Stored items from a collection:
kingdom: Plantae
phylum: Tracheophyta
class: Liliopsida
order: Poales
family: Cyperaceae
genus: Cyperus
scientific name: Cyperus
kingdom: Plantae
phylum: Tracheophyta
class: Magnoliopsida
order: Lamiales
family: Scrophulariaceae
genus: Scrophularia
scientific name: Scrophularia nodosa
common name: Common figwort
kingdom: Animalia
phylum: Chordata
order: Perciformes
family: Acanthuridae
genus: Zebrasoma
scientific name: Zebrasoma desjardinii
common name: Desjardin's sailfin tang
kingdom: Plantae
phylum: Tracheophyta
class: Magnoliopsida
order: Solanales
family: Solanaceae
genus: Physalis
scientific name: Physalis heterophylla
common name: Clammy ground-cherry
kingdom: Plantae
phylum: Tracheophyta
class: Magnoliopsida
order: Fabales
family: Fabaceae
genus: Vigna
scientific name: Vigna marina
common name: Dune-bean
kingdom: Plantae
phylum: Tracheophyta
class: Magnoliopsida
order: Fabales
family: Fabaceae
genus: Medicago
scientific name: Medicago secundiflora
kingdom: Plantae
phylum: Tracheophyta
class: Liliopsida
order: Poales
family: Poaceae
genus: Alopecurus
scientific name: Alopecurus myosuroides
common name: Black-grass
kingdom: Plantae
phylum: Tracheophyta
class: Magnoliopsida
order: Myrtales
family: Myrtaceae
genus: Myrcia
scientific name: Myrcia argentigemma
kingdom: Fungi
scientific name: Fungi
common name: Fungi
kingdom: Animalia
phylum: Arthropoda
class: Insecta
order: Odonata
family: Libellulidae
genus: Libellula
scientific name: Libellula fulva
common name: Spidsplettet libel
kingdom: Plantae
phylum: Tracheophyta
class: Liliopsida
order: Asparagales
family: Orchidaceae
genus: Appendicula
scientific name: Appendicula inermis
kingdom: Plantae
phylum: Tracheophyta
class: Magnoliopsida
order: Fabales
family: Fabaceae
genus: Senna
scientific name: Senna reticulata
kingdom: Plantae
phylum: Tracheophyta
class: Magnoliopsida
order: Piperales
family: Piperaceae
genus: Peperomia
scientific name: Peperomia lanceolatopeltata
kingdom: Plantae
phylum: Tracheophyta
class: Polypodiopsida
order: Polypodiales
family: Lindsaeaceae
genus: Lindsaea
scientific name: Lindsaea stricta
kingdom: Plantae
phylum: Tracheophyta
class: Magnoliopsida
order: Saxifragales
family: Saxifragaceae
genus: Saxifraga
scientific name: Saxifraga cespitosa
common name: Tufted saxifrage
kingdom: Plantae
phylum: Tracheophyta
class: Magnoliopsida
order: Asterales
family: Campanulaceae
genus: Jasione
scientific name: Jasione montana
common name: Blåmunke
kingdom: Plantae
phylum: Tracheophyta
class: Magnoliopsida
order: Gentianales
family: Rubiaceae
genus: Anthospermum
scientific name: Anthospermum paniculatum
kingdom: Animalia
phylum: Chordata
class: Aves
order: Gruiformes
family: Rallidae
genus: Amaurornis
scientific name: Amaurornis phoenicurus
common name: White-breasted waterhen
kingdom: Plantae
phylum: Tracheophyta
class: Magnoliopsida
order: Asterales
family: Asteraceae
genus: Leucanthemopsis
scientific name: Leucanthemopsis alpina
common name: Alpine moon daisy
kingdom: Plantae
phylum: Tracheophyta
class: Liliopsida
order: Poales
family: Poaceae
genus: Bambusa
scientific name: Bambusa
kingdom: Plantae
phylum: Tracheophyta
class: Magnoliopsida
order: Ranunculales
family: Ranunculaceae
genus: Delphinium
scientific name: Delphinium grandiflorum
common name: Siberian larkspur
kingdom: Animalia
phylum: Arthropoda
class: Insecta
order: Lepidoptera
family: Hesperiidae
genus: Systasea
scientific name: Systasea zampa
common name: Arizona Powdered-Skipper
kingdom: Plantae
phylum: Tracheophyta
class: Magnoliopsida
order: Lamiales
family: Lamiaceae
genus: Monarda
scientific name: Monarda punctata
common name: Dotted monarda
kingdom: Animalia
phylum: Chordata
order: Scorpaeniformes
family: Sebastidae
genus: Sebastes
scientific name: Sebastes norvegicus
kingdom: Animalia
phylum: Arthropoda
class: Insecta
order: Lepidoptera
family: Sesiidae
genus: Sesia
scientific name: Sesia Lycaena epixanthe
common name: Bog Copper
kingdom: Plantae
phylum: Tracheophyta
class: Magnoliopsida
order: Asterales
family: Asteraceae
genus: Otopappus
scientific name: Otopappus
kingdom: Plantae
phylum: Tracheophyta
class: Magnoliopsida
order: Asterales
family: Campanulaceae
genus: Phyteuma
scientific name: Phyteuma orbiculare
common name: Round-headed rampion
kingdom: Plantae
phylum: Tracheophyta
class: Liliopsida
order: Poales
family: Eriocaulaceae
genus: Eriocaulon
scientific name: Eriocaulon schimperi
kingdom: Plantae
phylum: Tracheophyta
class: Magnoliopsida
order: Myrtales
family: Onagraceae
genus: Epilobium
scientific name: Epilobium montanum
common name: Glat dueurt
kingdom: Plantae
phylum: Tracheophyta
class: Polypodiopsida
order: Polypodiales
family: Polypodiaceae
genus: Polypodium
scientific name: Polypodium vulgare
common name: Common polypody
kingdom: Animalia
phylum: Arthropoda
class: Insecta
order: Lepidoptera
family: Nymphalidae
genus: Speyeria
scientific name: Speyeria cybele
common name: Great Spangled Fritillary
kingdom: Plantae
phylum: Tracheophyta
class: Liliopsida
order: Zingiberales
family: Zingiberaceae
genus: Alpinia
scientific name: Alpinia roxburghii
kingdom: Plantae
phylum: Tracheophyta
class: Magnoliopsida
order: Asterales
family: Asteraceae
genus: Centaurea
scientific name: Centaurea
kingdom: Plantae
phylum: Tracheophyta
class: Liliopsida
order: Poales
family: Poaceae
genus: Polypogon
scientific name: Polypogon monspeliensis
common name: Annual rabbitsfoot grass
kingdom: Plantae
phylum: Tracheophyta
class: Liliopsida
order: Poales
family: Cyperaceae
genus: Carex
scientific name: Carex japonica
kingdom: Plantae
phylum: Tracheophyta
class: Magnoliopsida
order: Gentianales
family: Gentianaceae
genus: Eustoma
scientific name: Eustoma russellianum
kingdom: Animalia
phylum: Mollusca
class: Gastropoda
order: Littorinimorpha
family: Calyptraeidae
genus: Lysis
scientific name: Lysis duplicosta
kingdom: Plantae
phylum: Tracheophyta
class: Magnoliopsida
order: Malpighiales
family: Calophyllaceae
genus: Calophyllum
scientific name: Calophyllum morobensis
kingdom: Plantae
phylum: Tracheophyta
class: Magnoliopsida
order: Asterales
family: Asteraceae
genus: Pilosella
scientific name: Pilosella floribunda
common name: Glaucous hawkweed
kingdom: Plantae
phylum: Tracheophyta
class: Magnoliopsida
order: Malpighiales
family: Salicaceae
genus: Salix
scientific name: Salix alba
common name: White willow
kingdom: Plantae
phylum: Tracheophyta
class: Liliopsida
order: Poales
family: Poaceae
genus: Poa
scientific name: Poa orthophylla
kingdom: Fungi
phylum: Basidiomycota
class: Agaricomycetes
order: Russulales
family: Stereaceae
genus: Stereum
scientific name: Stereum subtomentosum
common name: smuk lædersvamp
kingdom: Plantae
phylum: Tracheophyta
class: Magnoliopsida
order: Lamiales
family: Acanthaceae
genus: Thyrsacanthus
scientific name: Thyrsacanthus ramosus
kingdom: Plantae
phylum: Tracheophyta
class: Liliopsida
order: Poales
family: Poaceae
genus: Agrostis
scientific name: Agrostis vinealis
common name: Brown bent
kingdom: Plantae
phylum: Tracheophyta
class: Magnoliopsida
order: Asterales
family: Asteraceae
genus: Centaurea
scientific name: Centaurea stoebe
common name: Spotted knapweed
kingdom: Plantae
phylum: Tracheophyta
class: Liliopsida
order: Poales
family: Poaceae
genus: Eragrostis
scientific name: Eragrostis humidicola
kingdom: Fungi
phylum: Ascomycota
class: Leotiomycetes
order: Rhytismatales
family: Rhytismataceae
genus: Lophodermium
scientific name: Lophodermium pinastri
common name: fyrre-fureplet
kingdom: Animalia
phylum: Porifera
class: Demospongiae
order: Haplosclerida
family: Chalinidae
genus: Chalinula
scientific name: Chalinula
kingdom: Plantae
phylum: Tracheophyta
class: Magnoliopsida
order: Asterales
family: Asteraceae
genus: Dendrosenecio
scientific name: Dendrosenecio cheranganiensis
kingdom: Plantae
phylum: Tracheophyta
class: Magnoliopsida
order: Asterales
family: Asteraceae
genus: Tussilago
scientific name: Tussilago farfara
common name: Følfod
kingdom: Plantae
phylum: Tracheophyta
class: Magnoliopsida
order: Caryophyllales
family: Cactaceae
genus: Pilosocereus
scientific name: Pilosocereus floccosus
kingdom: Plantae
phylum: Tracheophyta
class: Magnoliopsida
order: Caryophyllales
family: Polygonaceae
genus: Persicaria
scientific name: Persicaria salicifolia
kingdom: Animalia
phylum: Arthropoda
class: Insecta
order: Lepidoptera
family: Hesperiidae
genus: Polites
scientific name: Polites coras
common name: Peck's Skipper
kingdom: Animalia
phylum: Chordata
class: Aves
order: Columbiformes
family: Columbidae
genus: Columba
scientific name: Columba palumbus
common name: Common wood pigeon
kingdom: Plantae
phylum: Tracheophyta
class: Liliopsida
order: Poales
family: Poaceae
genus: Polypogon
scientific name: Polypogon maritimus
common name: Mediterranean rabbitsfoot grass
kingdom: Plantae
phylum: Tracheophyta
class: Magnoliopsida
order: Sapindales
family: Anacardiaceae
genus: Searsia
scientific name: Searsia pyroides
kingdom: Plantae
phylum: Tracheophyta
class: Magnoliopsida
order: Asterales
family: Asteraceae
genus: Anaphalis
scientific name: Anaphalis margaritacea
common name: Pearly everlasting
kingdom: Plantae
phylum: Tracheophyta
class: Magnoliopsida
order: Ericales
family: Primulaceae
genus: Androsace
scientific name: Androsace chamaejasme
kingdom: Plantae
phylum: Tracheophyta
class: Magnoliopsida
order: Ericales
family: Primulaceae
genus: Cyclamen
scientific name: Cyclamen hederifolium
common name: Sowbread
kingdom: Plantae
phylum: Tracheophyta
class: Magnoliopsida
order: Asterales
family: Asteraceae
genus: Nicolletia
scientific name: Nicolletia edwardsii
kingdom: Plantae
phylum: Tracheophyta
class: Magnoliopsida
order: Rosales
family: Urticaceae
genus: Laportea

_TO DO_. Reproduce the lines of the entries above verbatim, beginning at the line that contains "genus: Phyteuma" and ending after the line that contains "genus: Calophyllum".

_EXERCISE RESPONSE_.
genus: Phyteuma
scientific name: Phyteuma orbiculare
common name: Round-headed rampion
kingdom: Plantae
phylum: Tracheophyta
class: Liliopsida
order: Poales
family: Eriocaulaceae
genus: Eriocaulon
scientific name: Eriocaulon schimperi
kingdom: Plantae
phylum: Tracheophyta
class: Magnoliopsida
order: Myrtales
family: Onagraceae
genus: Epilobium
scientific name: Epilobium montanum
common name: Glat dueurt
kingdom: Plantae
phylum: Tracheophyta
class: Polypodiopsida
order: Polypodiales
family: Polypodiaceae
genus: Polypodium
scientific name: Polypodium vulgare
common name: Common polypody
kingdom: Animalia
phylum: Arthropoda
class: Insecta
order: Lepidoptera
family: Nymphalidae
genus: Speyeria
scientific name: Speyeria cybele
common name: Great Spangled Fritillary
kingdom: Plantae
phylum: Tracheophyta
class: Liliopsida
order: Zingiberales
family: Zingiberaceae
genus: Alpinia
scientific name: Alpinia roxburghii
kingdom: Plantae
phylum: Tracheophyta
class: Magnoliopsida
order: Asterales
family: Asteraceae
genus: Centaurea
scientific name: Centaurea
kingdom: Plantae
phylum: Tracheophyta
class: Liliopsida
order: Poales
family: Poaceae
genus: Polypogon
scientific name: Polypogon monspeliensis
common name: Annual rabbitsfoot grass
kingdom: Plantae
phylum: Tracheophyta
class: Liliopsida
order: Poales
family: Cyperaceae
genus: Carex
scientific name: Carex japonica
kingdom: Plantae
phylum: Tracheophyta
class: Magnoliopsida
order: Gentianales
family: Gentianaceae
genus: Eustoma
scientific name: Eustoma russellianum
kingdom: Animalia
phylum: Mollusca
class: Gastropoda
order: Littorinimorpha
family: Calyptraeidae
genus: Lysis
scientific name: Lysis duplicosta
kingdom: Plantae
phylum: Tracheophyta
class: Magnoliopsida
order: Malpighiales
family: Calophyllaceae
genus: Calophyllum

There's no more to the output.